* What you have to do: Go over the records and count each line that has the string "segi". Give the number and nothing else.

[Transcribed page contents]
=======
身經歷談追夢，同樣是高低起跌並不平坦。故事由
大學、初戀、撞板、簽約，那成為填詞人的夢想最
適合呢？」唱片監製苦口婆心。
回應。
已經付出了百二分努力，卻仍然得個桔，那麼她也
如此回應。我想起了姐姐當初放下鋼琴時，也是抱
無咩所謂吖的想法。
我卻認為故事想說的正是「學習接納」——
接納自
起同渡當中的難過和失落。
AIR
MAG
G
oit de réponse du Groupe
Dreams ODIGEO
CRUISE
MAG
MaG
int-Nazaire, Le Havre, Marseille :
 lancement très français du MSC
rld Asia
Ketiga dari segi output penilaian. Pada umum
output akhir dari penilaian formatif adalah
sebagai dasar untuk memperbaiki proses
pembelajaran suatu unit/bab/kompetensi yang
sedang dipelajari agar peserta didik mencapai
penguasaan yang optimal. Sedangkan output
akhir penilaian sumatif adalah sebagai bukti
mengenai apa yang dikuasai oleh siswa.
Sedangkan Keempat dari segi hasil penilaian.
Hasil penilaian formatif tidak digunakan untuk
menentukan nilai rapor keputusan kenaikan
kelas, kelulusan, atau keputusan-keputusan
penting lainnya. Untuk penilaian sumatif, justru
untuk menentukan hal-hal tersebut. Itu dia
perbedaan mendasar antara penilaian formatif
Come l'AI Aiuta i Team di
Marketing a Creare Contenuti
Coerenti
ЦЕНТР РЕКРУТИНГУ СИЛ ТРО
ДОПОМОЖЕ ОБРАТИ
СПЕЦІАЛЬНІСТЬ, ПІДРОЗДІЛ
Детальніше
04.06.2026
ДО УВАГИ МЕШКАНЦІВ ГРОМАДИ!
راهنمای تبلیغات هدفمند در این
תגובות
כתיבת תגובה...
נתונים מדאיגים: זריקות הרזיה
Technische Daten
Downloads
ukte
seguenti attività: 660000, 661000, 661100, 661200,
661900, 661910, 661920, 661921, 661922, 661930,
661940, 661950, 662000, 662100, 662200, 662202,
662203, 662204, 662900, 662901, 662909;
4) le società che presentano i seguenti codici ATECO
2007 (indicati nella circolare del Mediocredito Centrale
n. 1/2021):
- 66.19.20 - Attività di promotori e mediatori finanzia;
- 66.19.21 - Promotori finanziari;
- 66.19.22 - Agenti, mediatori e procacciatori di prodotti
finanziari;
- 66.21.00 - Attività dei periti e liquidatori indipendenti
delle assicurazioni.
=======
* Result of this exercise: 2